The payment, which is the company’s largest to date, stands to wipe out nearly 25 percent of the company’s cash.
A spokesperson for Tesla declined to comment on Friday’s bond payment and instead referred back to comments delivered during the company’s most recent quarterly report, where it was noted the automaker had enough cash on hand to “comfortably” cover the payment.
At the end of 2018, Tesla had about $3.7 billion in cash and equivalents. It began generating positive free cash flow at the end of last year and may need to continue to do so to pay off pending debts.
Tesla had around $11 billion in debt at the end of last year, as reported by The Associated Press. That figure includes $566 million worth of notes due in November and $1.1 billion due in June 2020. Additionally, $1.38 billion worth of notes come due in March 2021 and $978 million mature the following year.
Skeptics doubted Tesla would be able to make Friday’s payment without raising capital.
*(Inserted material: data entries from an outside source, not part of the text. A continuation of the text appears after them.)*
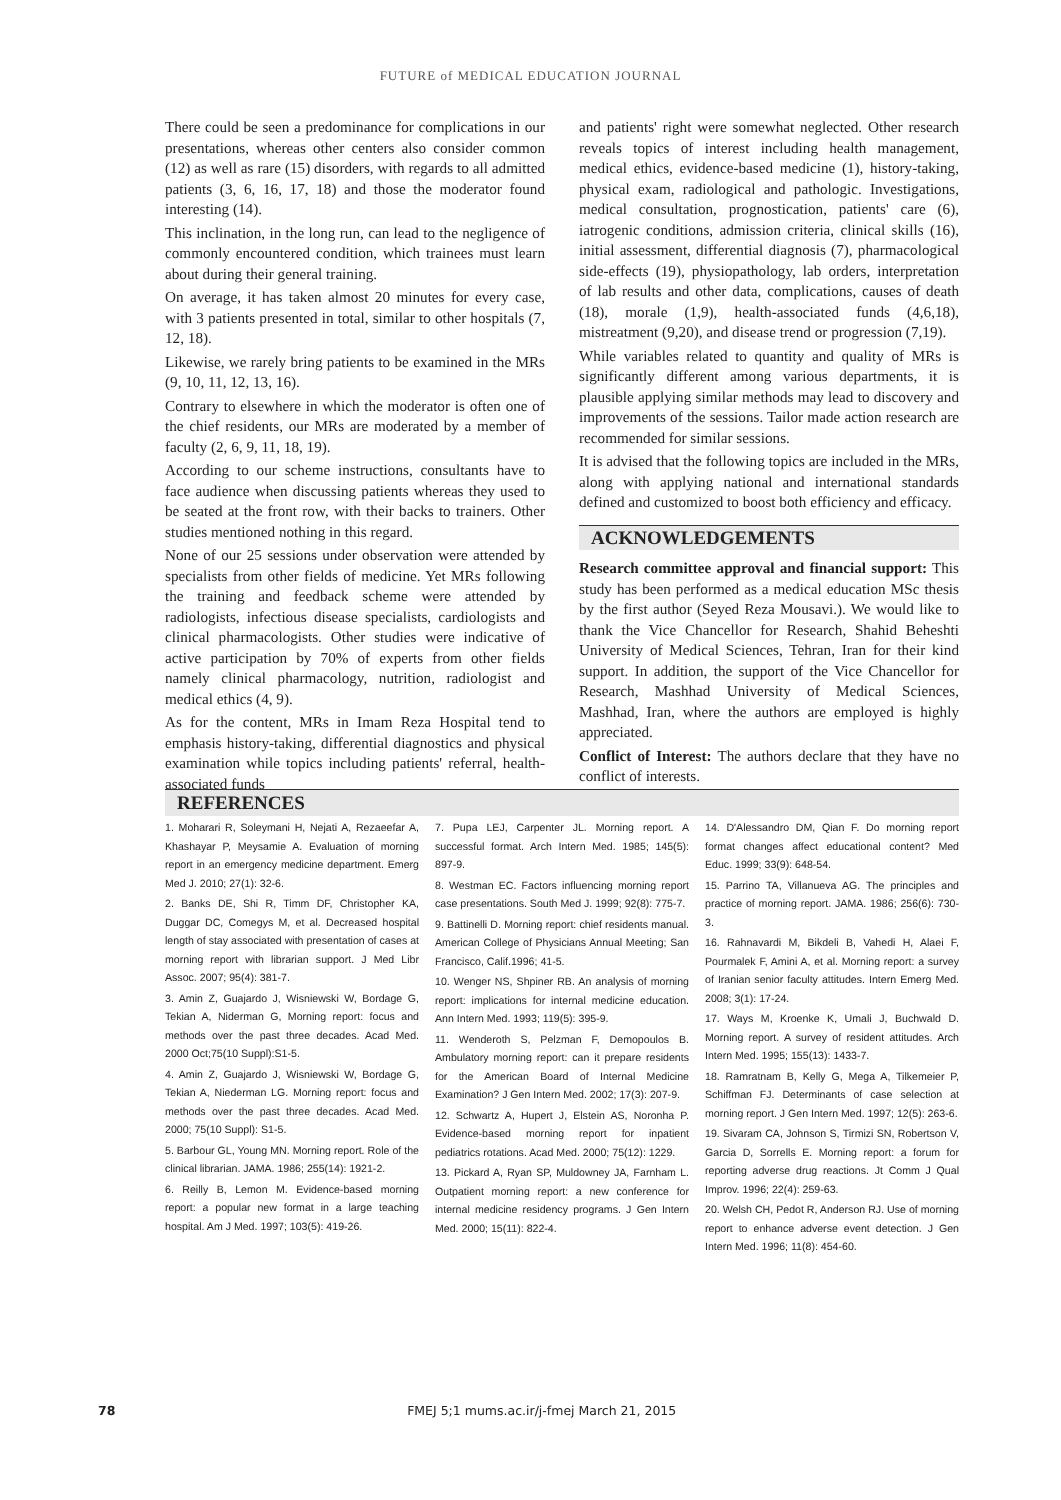FUTURE of MEDICAL EDUCATION JOURNAL
There could be seen a predominance for complications in our presentations, whereas other centers also consider common (12) as well as rare (15) disorders, with regards to all admitted patients (3, 6, 16, 17, 18) and those the moderator found interesting (14).
This inclination, in the long run, can lead to the negligence of commonly encountered condition, which trainees must learn about during their general training.
On average, it has taken almost 20 minutes for every case, with 3 patients presented in total, similar to other hospitals (7, 12, 18).
Likewise, we rarely bring patients to be examined in the MRs (9, 10, 11, 12, 13, 16).
Contrary to elsewhere in which the moderator is often one of the chief residents, our MRs are moderated by a member of faculty (2, 6, 9, 11, 18, 19).
According to our scheme instructions, consultants have to face audience when discussing patients whereas they used to be seated at the front row, with their backs to trainers. Other studies mentioned nothing in this regard.
None of our 25 sessions under observation were attended by specialists from other fields of medicine. Yet MRs following the training and feedback scheme were attended by radiologists, infectious disease specialists, cardiologists and clinical pharmacologists. Other studies were indicative of active participation by 70% of experts from other fields namely clinical pharmacology, nutrition, radiologist and medical ethics (4, 9).
As for the content, MRs in Imam Reza Hospital tend to emphasis history-taking, differential diagnostics and physical examination while topics including patients' referral, health- associated funds
and patients' right were somewhat neglected. Other research reveals topics of interest including health management, medical ethics, evidence-based medicine (1), history-taking, physical exam, radiological and pathologic. Investigations, medical consultation, prognostication, patients' care (6), iatrogenic conditions, admission criteria, clinical skills (16), initial assessment, differential diagnosis (7), pharmacological side-effects (19), physiopathology, lab orders, interpretation of lab results and other data, complications, causes of death (18), morale (1,9), health-associated funds (4,6,18), mistreatment (9,20), and disease trend or progression (7,19).
While variables related to quantity and quality of MRs is significantly different among various departments, it is plausible applying similar methods may lead to discovery and improvements of the sessions. Tailor made action research are recommended for similar sessions.
It is advised that the following topics are included in the MRs, along with applying national and international standards defined and customized to boost both efficiency and efficacy.
ACKNOWLEDGEMENTS
Research committee approval and financial support: This study has been performed as a medical education MSc thesis by the first author (Seyed Reza Mousavi.). We would like to thank the Vice Chancellor for Research, Shahid Beheshti University of Medical Sciences, Tehran, Iran for their kind support. In addition, the support of the Vice Chancellor for Research, Mashhad University of Medical Sciences, Mashhad, Iran, where the authors are employed is highly appreciated.
Conflict of Interest: The authors declare that they have no conflict of interests.
REFERENCES
1. Moharari R, Soleymani H, Nejati A, Rezaeefar A, Khashayar P, Meysamie A. Evaluation of morning report in an emergency medicine department. Emerg Med J. 2010; 27(1): 32-6.
2. Banks DE, Shi R, Timm DF, Christopher KA, Duggar DC, Comegys M, et al. Decreased hospital length of stay associated with presentation of cases at morning report with librarian support. J Med Libr Assoc. 2007; 95(4): 381-7.
3. Amin Z, Guajardo J, Wisniewski W, Bordage G, Tekian A, Niderman G, Morning report: focus and methods over the past three decades. Acad Med. 2000 Oct;75(10 Suppl):S1-5.
4. Amin Z, Guajardo J, Wisniewski W, Bordage G, Tekian A, Niederman LG. Morning report: focus and methods over the past three decades. Acad Med. 2000; 75(10 Suppl): S1-5.
5. Barbour GL, Young MN. Morning report. Role of the clinical librarian. JAMA. 1986; 255(14): 1921-2.
6. Reilly B, Lemon M. Evidence-based morning report: a popular new format in a large teaching hospital. Am J Med. 1997; 103(5): 419-26.
7. Pupa LEJ, Carpenter JL. Morning report. A successful format. Arch Intern Med. 1985; 145(5): 897-9.
8. Westman EC. Factors influencing morning report case presentations. South Med J. 1999; 92(8): 775-7.
9. Battinelli D. Morning report: chief residents manual. American College of Physicians Annual Meeting; San Francisco, Calif.1996; 41-5.
10. Wenger NS, Shpiner RB. An analysis of morning report: implications for internal medicine education. Ann Intern Med. 1993; 119(5): 395-9.
11. Wenderoth S, Pelzman F, Demopoulos B. Ambulatory morning report: can it prepare residents for the American Board of Internal Medicine Examination? J Gen Intern Med. 2002; 17(3): 207-9.
12. Schwartz A, Hupert J, Elstein AS, Noronha P. Evidence-based morning report for inpatient pediatrics rotations. Acad Med. 2000; 75(12): 1229.
13. Pickard A, Ryan SP, Muldowney JA, Farnham L. Outpatient morning report: a new conference for internal medicine residency programs. J Gen Intern Med. 2000; 15(11): 822-4.
14. D'Alessandro DM, Qian F. Do morning report format changes affect educational content? Med Educ. 1999; 33(9): 648-54.
15. Parrino TA, Villanueva AG. The principles and practice of morning report. JAMA. 1986; 256(6): 730-3.
16. Rahnavardi M, Bikdeli B, Vahedi H, Alaei F, Pourmalek F, Amini A, et al. Morning report: a survey of Iranian senior faculty attitudes. Intern Emerg Med. 2008; 3(1): 17-24.
17. Ways M, Kroenke K, Umali J, Buchwald D. Morning report. A survey of resident attitudes. Arch Intern Med. 1995; 155(13): 1433-7.
18. Ramratnam B, Kelly G, Mega A, Tilkemeier P, Schiffman FJ. Determinants of case selection at morning report. J Gen Intern Med. 1997; 12(5): 263-6.
19. Sivaram CA, Johnson S, Tirmizi SN, Robertson V, Garcia D, Sorrells E. Morning report: a forum for reporting adverse drug reactions. Jt Comm J Qual Improv. 1996; 22(4): 259-63.
20. Welsh CH, Pedot R, Anderson RJ. Use of morning report to enhance adverse event detection. J Gen Intern Med. 1996; 11(8): 454-60.
78
FMEJ 5;1 mums.ac.ir/j-fmej March 21, 2015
On Thursday evening the automaker announced further cost-cutting initiatives, including store closures and a gradual shift to online only sales.
It also unveiled a version of its flagship Model 3 sedan with a price tag of $35,000 – as Musk delivered on a long-awaited promise.
Meanwhile, the entrepreneur has been running into more trouble with the Securities and Exchange Commission (SEC) regarding his social media posts. The SEC last week filed documents indicating Musk was in contempt of court after firing off a tweet they allege he did not receive pre-approval for – a condition of his previous settlement with the body. The Tesla CEO has until March 11 to respond.